Cześć,
Przychodzę dzisiaj do Was z recenzją dwóch kosmetyków z Sorayi. Jeden z nich sięgnął dna już w listopadzie, a drugi mam w użyciu, dlatego to odpowiednia pora, żeby co nieco Wam o nich napisać. ;) Jeśli jesteście ciekawi, jak ten duet się u mnie sprawdza, to zapraszam Was do dalszej części dzisiejszego wpisu.
Modelujące serum z proteinami groszku i olejem avocado + ujędrniające masło do pośladków z proteinami groszku i olejem kokosowym — Soraya
Od producenta: Modelujące serum do ciała zwiększa napięcie i jędrność skóry, natychmiastowo poprawia jej nawilżenie i daje odczucie wyjątkowej gładkości. Jego lekka formuła bardzo dobrze się rozprowadza i szybko wchłania, pozostawiając subtelną pielęgnacyjną warstwę na skórze, a pobudzający zapach dodaje energii do działania. Izolat białkowy z zielonego groszku – prawdziwy superfood, bogaty w podstawowe aminokwasy. Nawilża skórę dla poprawy jej jędrności i elastyczności. Kofeina – poprawia mikrokrążenie, przyspiesza proces spalania tkanki tłuszczowej.Olej avocado – regeneruje i odżywia skórę.

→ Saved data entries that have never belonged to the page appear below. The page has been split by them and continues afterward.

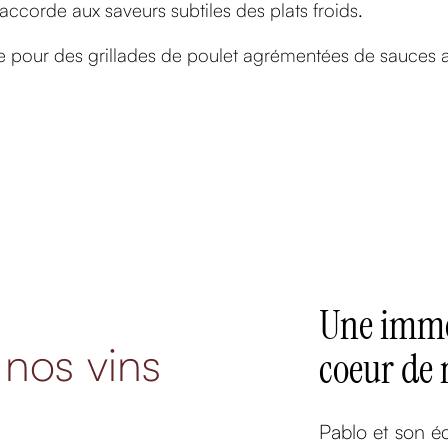
’accorde aux saveurs subtiles des plats froids.
 pour des grillades de poulet agrémentées de sauces au
Une imme
 nos vins
coeur de 
Pablo et son é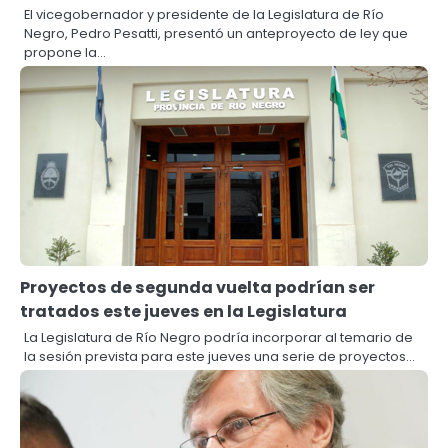
El vicegobernador y presidente de la Legislatura de Río
Negro, Pedro Pesatti, presentó un anteproyecto de ley que
propone la…
Proyectos de segunda vuelta podrían ser
tratados este jueves en la Legislatura
La Legislatura de Río Negro podría incorporar al temario de
la sesión prevista para este jueves una serie de proyectos…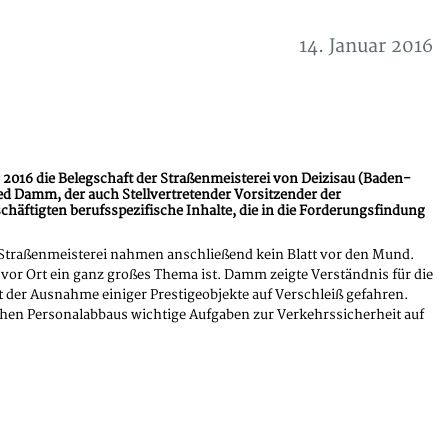
14. Januar 2016
16 die Belegschaft der Straßenmeisterei von Deizisau (Baden-
d Damm, der auch Stellvertretender Vorsitzender der
äftigten berufsspezifische Inhalte, die in die Forderungsfindung
r Straßenmeisterei nahmen anschließend kein Blatt vor den Mund.
vor Ort ein ganz großes Thema ist. Damm zeigte Verständnis für die
it der Ausnahme einiger Prestigeobjekte auf Verschleiß gefahren.
ichen Personalabbaus wichtige Aufgaben zur Verkehrssicherheit auf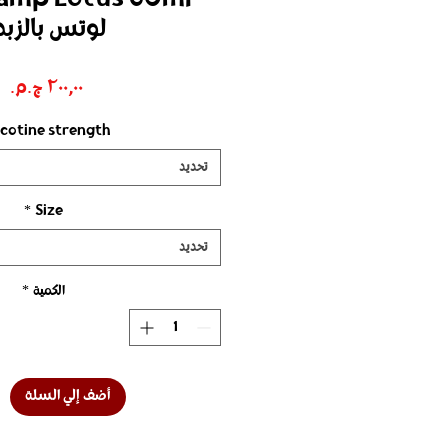
لوتس بالزبد
ال
icotine strength
تحديد
*
Size
تحديد
الكمية
*
أضف إلي السلة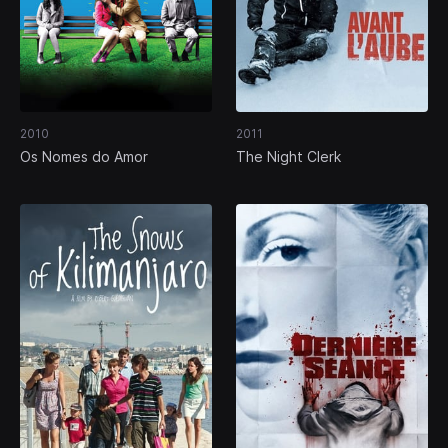
2010
2011
Os Nomes do Amor
The Night Clerk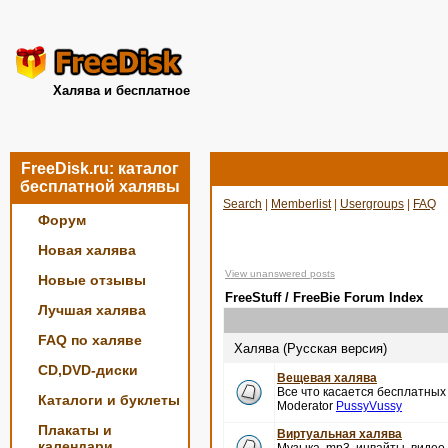
Халява и бесплатное
FreeDisk.ru: каталог
бесплатной халявы
Search
|
Memberlist
|
Usergroups
|
FAQ
Форум
Новая халява
View unanswered posts
Новые отзывы
FreeStuff / FreeBie Forum Index
Лучшая халява
FAQ по халяве
Халява (Русская версия)
CD,DVD-диски
Вещевая халява
Все что касается бесплатных
Каталоги и буклеты
Moderator
PussyVussy
Плакаты и
Виртуальная халява
календари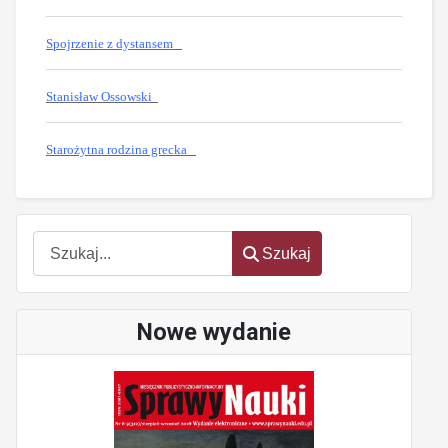
Spojrzenie z dystansem
Stanisław Ossowski
Starożytna rodzina grecka
oem
software
Szukaj
Szukaj
Nowe wydanie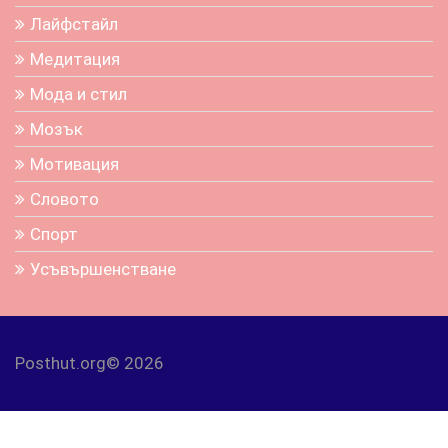
Лайфстайл
Медитация
Мода и стил
Мозък
Мотивация
Словото
Спорт
Усъвършенстване
Posthut.org© 2026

Nie lubisz przysiadów? Poznaj nasze masło do pośladków, które intensywnie nawilża i wygładza problematyczne partie ciała, znacząco poprawiając ich jędrność. Jego bogata, odżywcza formuła jest bardzo przyjemna w aplikacji, łatwo się rozprowadza i szybko wchłania. Izolat białkowy z zielonego groszku – prawdziwy superfood, bogaty w podstawowe aminokwasy. Silnie nawilża skórę dla poprawy jej jędrności i elastyczności. Kofeina – poprawia mikrokrążenie, przyspiesza proces spalania tkanki tłuszczowej. Olej kokosowy – przyjemnie nawilża i odżywia skórę.
Opakowania: Serum jest zamknięte w plastikowej tubce o pojemności 200 ml, a masło z kolei w plastikowym słoiczku i też o pojemności 200 ml.
Konsystencje: Serum ma lekką i jasną konsystencję, masło jest już trochę gęstsze i ma taki delikatnie pomarańczowy kolor.
Zapachy: Serum pachnie tak trochę owocowo i całkiem przyjemnie. Gdzieś w tle czuć nutki avocado. Masło z kolei pachnie trochę specyficznie, trudno mi powiedzieć czym. Po dłuższym wąchaniu można tam znaleźć troszkę kokosa, ale naprawdę jakąś niewielką ilość.
Ceny/dostępność: Regularna cena obu produktów to około 20-22 zł. Można je tak naprawdę upolować w wielu drogeriach. :) W sklepie bee.pl którego mam właśnie to serum jest teraz promocja na tę serię także warto tam zaglądnąć.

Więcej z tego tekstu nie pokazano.